All through high school, Wheeler believed he would become an engineer and even wanted to attend MIT.

But after studying architecture for a year at Texas A&M University, he transferred to UNT in 1989. He was motivated partially by his older sister, who was a student at Texas Woman's University at the time, and partially by an A&M architecture professor who encouraged him to seek a background in visual art.

At first, Wheeler had been hesitant to take up art in school. His grandfather, a professional painter, showed him that many artists must struggle to make a living.

At UNT, he studied art for seven years, earning a bachelor of fine arts degree in ceramics. He was able to balance a full-time job at Eye Masters while maintaining the active life of a student.

"I was happy to take any class that they would let me in to," he says. "Ceramics was a huge challenge, and the program demanded a lot of work.
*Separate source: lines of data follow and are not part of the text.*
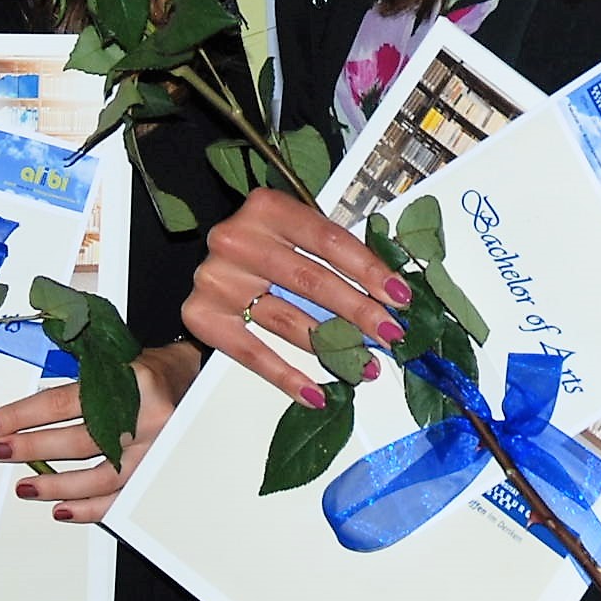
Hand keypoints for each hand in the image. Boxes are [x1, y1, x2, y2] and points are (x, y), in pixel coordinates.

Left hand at [0, 342, 198, 522]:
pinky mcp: (159, 472)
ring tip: (25, 487)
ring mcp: (157, 450)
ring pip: (98, 478)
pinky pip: (120, 499)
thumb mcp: (114, 362)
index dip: (21, 415)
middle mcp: (147, 418)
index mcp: (131, 381)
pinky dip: (88, 509)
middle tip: (0, 452)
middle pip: (78, 441)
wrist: (196, 381)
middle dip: (31, 449)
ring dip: (54, 485)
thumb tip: (25, 414)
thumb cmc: (150, 371)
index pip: (63, 402)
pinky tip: (61, 509)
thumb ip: (78, 386)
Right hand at [180, 189, 412, 406]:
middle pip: (311, 281)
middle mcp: (238, 239)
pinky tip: (315, 393)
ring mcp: (216, 278)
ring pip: (285, 319)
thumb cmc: (263, 245)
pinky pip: (252, 352)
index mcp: (267, 208)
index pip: (329, 241)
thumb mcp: (295, 233)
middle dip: (358, 312)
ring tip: (363, 365)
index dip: (369, 270)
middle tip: (390, 335)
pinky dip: (286, 376)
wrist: (206, 261)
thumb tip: (390, 295)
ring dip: (330, 347)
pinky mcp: (202, 315)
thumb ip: (334, 254)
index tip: (399, 297)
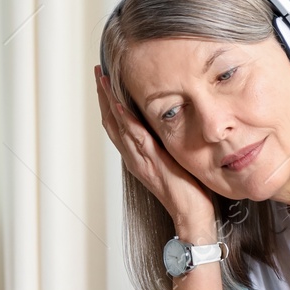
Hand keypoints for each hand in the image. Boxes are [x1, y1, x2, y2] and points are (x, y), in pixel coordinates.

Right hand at [95, 65, 212, 223]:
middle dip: (104, 95)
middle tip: (98, 72)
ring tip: (104, 80)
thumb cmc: (188, 194)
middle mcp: (135, 157)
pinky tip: (121, 107)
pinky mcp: (153, 165)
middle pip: (112, 121)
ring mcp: (142, 161)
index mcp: (138, 156)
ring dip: (110, 102)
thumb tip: (170, 124)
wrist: (191, 218)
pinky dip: (127, 123)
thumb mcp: (174, 162)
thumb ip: (166, 145)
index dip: (109, 102)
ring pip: (119, 127)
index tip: (105, 80)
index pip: (118, 124)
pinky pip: (137, 141)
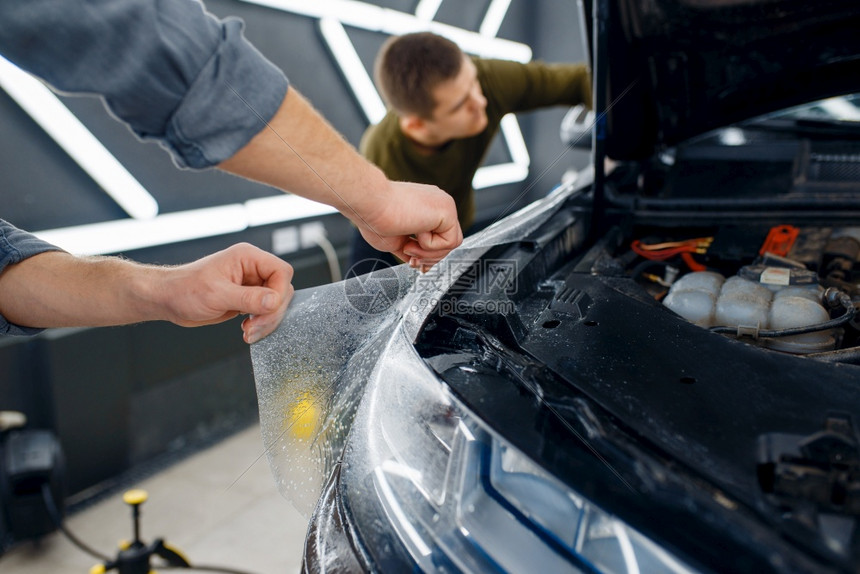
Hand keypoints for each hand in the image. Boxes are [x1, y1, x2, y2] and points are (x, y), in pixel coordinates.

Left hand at [158, 243, 293, 342]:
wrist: (169, 299)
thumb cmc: (185, 289)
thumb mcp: (217, 294)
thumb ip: (248, 298)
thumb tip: (274, 301)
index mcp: (247, 257)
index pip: (281, 271)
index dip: (279, 292)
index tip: (267, 309)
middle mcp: (252, 269)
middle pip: (281, 290)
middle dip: (271, 312)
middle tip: (254, 326)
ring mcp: (251, 284)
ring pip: (275, 303)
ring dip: (266, 321)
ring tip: (248, 332)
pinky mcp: (247, 299)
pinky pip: (265, 312)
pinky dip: (260, 324)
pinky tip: (247, 330)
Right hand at [355, 181, 462, 269]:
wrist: (370, 203)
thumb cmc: (375, 218)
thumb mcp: (396, 240)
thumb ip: (412, 249)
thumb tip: (420, 263)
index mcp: (425, 208)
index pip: (438, 236)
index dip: (428, 255)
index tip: (413, 263)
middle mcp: (437, 204)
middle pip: (448, 242)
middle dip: (430, 258)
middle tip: (411, 259)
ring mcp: (444, 205)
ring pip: (452, 244)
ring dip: (429, 254)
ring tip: (408, 245)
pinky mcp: (448, 210)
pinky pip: (450, 241)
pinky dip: (431, 246)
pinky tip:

The work ethic that I learned from the faculty was great."

In his spare time, Wheeler works on a new home that he recently bought with his wife. He also designs and constructs modernist furniture.

He has traveled all over the United States as well, he says, thanks to Diana Block, director of the UNT Art Gallery. Block gave Wheeler a chance to supervise and manage UNT's art exhibits, which then went on tour to cities such as New York, Los Angeles and Seattle. His knowledge of exhibit assembly and experience working with artists led, in part, to his current position with Elm Fork, and he continues working with the gallery.